Since the Federal Magistrates Court of Australia was established ten years ago it has experienced significant growth in workload, judicial numbers and jurisdiction and it is now the nation's largest federal court.

From the Chief Federal Magistrate

Chief Federal Magistrate Pascoe AO said that he was extraordinarily proud of what has been achieved by the Court. "The evident success of the Federal Magistrates Court is measured not just by the volume of work which comes to it but also by the efficiency with which it manages that workload".

The establishment

The establishment of the Federal Magistrates Court marked a change in direction in the administration of justice at the federal level in Australia, as it was the first lower level trial court established at the federal level since the passage of the Judiciary Act in 1903. Applications were first filed in the Federal Magistrates Court of Australia on 23 June 2000 and the Court's first sittings were conducted on 3 July 2000.

The law

The Federal Magistrates Court of Australia (the Court) was established by the Federal Magistrates Act 1999 (the FM Act) and its jurisdiction at inception was conferred by the Federal Magistrates (Consequential Amendments) Act 1999. These Acts received royal assent on 23 December 1999. The Court is an independent federal court under the Australian Constitution.

"All past and present members of the Court, their Associates and staff should be very proud of their achievements over the last ten years and look forward to the future with confidence." CFM Pascoe

The judiciary

Ten years ago in 2000, the Court started with its original Chief Federal Magistrate, the current Chief Justice of the Family Court, the Honourable Diana Bryant and nine other Federal Magistrates.
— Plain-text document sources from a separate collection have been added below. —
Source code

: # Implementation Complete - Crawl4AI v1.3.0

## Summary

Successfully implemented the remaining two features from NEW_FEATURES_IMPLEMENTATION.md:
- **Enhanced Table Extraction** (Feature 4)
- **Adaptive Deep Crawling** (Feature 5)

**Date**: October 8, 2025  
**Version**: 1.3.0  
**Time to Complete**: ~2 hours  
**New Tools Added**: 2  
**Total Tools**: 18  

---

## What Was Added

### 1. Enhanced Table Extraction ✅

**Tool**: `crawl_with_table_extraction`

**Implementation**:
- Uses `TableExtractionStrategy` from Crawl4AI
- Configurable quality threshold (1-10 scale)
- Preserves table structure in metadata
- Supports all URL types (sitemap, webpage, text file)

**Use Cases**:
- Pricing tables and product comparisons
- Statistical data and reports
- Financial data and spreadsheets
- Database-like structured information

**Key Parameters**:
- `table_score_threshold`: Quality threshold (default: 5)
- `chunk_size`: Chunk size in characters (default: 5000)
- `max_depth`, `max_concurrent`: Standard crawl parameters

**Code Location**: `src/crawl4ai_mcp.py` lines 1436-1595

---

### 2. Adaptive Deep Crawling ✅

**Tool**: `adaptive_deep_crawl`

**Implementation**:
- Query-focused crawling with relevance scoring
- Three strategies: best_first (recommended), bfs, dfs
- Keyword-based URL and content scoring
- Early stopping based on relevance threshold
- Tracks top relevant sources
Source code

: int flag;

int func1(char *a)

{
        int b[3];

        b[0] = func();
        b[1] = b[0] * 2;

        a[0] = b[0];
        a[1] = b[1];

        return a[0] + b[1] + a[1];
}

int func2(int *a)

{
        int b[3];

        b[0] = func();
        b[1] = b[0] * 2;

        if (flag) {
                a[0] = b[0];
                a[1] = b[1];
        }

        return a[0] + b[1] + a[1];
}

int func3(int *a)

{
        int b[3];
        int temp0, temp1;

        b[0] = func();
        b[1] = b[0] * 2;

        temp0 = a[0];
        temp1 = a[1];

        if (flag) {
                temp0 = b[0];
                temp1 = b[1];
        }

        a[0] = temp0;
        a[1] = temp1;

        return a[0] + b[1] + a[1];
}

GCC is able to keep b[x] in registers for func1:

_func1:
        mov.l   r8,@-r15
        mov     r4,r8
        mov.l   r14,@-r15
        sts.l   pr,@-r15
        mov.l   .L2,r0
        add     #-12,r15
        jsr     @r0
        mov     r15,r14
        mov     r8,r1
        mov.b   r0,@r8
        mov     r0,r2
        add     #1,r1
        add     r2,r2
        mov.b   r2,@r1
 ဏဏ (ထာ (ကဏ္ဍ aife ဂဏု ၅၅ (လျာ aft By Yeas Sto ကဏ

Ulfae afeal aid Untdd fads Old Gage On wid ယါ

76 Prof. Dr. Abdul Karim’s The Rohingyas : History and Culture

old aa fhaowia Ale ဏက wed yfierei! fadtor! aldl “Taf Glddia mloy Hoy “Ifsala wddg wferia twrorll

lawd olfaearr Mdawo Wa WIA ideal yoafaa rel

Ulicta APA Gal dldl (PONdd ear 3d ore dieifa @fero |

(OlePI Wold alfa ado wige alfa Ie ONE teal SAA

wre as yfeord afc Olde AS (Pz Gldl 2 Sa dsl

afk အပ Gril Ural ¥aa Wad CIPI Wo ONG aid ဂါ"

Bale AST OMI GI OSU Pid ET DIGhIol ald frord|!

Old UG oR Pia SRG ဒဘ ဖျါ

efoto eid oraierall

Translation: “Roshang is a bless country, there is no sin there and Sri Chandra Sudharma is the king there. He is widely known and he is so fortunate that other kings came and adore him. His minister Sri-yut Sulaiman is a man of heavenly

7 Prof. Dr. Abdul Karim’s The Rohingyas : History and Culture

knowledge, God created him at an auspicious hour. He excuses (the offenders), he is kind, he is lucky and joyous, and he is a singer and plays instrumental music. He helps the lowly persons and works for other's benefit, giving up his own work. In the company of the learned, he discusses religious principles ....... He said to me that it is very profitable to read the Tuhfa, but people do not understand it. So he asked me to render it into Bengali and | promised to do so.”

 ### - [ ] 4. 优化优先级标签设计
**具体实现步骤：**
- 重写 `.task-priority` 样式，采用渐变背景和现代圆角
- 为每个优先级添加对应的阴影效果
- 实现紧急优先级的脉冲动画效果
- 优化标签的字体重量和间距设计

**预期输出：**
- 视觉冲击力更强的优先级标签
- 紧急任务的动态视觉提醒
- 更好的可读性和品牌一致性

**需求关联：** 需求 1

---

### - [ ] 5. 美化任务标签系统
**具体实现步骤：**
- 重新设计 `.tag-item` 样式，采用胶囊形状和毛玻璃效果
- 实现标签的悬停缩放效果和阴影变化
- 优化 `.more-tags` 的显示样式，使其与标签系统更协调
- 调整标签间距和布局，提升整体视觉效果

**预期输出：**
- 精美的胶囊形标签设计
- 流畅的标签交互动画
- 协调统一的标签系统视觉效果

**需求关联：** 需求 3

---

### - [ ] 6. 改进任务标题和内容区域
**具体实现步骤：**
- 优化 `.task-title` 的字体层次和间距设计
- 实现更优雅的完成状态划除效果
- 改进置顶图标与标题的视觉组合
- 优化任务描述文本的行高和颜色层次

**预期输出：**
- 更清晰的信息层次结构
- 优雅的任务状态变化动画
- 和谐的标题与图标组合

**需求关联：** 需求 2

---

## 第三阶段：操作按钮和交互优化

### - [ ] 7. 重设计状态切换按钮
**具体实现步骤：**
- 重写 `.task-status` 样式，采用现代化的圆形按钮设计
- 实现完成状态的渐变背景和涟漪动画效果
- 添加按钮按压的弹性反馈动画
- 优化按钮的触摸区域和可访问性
There has since been a considerable increase in the membership of the Court which currently consists of 61 judicial officers.

Some interesting facts and figures

  • As an example of the Court's expanded workload, in the Court's first full year of operation (2000-01) it received 36 435 applications. Eight years later that figure had more than doubled with 85 984 applications filed in the Court in 2008-09.
  • The balance of family law work has evolved significantly since the inception of the Federal Magistrates Court and now over 80% of all family law applications (except those filed in WA) are filed in the Federal Magistrates Court with the Family Court now dealing with appeals and the most complex family law matters.
  • In addition, the Court deals with the majority of bankruptcy applications and approximately 95% of all migration applications filed in the federal courts.
  • In its family law jurisdiction in 2008-09, the Court finalised approximately 84% of matters within 6 months and 95% of all matters were finalised within 12 months. In the Court's general federal law jurisdiction in 2008-09 the Court finalised approximately 79% of matters within 6 months and 93% within 12 months.
  • The Federal Magistrates Court regularly conducts regional circuits. Currently the Court circuits to 35 rural and regional locations throughout Australia.

The Court's wide jurisdiction

The jurisdiction of the Federal Magistrates Court has grown since its inception and currently includes family law and child support, administrative law, admiralty law, bankruptcy, copyright, human rights, industrial law, migration, privacy and trade practices. The Court shares its jurisdictions with the Family Court and the Federal Court.

General federal law

The Court has a number of specialist panels to ensure that those judicial officers sitting in particular areas of general federal law receive ongoing judicial education in those areas and can develop appropriate expertise.

The Federal Court of Australia can transfer any matter within its jurisdiction to the Federal Magistrates Court.